Work instruction A
Put the lines of the records, starting at the line that contains "Default | Required |" and ending at the line that contains "attach | string | - | yes |", into a JSON list of strings with one string per line and blank lines left out.

I look at the page. I listen to it. I let it tell me what to do next. At some point I write (because to me, an art journal is still a journal. I write sometimes a lot sometimes a little, but I write. And I disguise it on purpose so you can't read it well...heh heh). At some point I add focal imagery...drawing, stamping, collage.
This is why I can have 3 or 4 pages going on at once. I often work on 2 pages (the pages in a spread) at the same time in a journal, then will work on 2 pages in a second (or third) journal. Sometimes I treat the 2-page spread as one page.
I know that the process sounds new-agey and weird, but it's what I do. If the page isn't speaking to me, I don't worry about. I turn the page and add color to a new page.
Right now I have two main journals going...my ledger and my Dylusions. In the past I've had as many as 4 or 5 going at one time. For awhile I kept a little journal that I wiped all my extra paint into...that was a fun one. I need to do that again!
This moody gal is in the Dylusions journal...still need to write.
I'm actually planning on writing a new art journaling online class, which will replace and update my old classes (Art Journaling 101 and 102). I'll talk about my process and walk you through it step by step.I'm excited about revising the old material! Especially since my personal journaling process has changed quite a bit since I wrote those classes several years ago.
If you have art/journaling questions, let me know. I'll do my best to answer them!

Materials provided
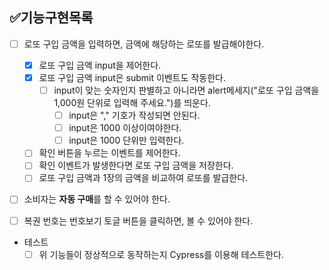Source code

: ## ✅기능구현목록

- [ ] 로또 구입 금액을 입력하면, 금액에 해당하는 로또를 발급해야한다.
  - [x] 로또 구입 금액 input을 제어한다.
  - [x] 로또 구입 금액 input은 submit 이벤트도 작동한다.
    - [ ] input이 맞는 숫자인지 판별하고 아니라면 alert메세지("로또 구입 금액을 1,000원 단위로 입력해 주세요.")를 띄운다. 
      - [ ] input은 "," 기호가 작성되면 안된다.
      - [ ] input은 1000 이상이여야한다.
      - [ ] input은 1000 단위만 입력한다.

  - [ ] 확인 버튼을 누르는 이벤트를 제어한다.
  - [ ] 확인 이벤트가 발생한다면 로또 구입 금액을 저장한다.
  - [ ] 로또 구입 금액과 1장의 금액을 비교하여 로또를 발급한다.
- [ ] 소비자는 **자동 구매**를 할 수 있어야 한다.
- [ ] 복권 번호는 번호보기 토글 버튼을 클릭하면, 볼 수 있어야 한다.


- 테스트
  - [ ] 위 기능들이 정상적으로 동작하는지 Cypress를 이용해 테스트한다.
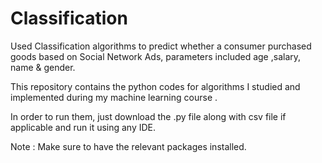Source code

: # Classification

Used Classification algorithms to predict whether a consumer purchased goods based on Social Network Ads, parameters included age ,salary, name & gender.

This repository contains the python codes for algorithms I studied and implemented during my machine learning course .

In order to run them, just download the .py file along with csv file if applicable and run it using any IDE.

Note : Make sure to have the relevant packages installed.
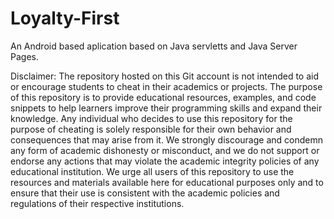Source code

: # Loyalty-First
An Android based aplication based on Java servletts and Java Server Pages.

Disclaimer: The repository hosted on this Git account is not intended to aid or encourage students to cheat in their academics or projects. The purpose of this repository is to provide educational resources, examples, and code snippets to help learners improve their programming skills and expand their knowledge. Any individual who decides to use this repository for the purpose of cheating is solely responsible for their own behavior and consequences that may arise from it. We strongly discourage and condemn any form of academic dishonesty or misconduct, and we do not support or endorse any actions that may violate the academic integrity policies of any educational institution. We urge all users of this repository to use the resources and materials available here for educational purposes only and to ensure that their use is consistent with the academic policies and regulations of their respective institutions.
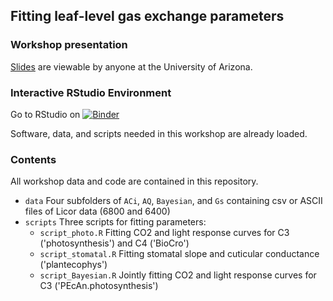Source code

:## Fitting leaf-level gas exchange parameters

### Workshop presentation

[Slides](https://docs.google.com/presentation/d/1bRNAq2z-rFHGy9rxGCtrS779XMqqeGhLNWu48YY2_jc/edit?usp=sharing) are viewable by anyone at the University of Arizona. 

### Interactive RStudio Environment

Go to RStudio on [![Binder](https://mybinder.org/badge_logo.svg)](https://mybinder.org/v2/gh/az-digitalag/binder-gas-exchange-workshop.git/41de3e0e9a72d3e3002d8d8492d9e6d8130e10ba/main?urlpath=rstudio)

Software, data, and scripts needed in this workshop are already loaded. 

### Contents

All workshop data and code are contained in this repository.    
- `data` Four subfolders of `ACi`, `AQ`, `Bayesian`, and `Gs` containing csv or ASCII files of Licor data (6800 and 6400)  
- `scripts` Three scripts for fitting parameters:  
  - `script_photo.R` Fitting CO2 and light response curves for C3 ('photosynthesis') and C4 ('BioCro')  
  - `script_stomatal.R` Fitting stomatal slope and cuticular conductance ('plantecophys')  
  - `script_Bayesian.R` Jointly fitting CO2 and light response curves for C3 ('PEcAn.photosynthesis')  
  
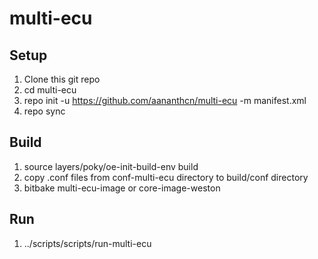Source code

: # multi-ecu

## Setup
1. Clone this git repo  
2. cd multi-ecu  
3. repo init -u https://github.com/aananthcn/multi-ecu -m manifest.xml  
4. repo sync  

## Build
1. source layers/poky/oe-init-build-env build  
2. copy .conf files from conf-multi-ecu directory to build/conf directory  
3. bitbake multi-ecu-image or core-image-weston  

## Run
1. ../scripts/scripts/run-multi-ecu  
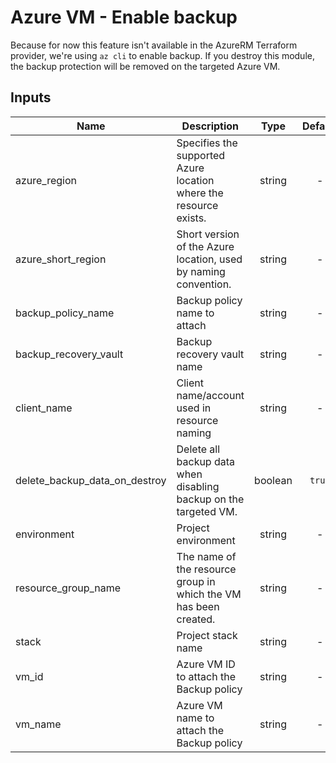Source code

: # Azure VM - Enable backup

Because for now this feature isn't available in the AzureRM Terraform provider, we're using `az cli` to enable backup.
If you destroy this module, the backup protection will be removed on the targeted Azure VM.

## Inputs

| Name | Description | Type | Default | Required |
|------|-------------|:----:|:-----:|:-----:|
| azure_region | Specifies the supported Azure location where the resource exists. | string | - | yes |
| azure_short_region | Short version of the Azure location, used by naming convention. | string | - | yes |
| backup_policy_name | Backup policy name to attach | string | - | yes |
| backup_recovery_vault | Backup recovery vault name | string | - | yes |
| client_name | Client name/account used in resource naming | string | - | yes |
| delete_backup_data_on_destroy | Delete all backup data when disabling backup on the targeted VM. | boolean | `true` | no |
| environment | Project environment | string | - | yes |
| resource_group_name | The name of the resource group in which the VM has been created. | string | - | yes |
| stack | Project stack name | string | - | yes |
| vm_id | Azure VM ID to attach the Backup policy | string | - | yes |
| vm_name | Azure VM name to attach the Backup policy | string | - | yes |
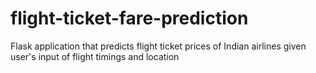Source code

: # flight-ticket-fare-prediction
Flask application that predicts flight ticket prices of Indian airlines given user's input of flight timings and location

Work instruction B
Repeat the passage of the art journaling post word for word, starting at "I'm actually planning" and ending at "several years ago.".

Expected answer A
[
  "| Name | Description | Type | Default | Required |",
  "|------|-------------|:----:|:-----:|:-----:|",
  "| azure_region | Specifies the supported Azure location where the resource exists. | string | - | yes |",
  "| azure_short_region | Short version of the Azure location, used by naming convention. | string | - | yes |",
  "| backup_policy_name | Backup policy name to attach | string | - | yes |"
]

Expected answer B
I'm actually planning on writing a new art journaling online class, which will replace and update my old classes (Art Journaling 101 and 102). I'll talk about my process and walk you through it step by step.I'm excited about revising the old material! Especially since my personal journaling process has changed quite a bit since I wrote those classes several years ago.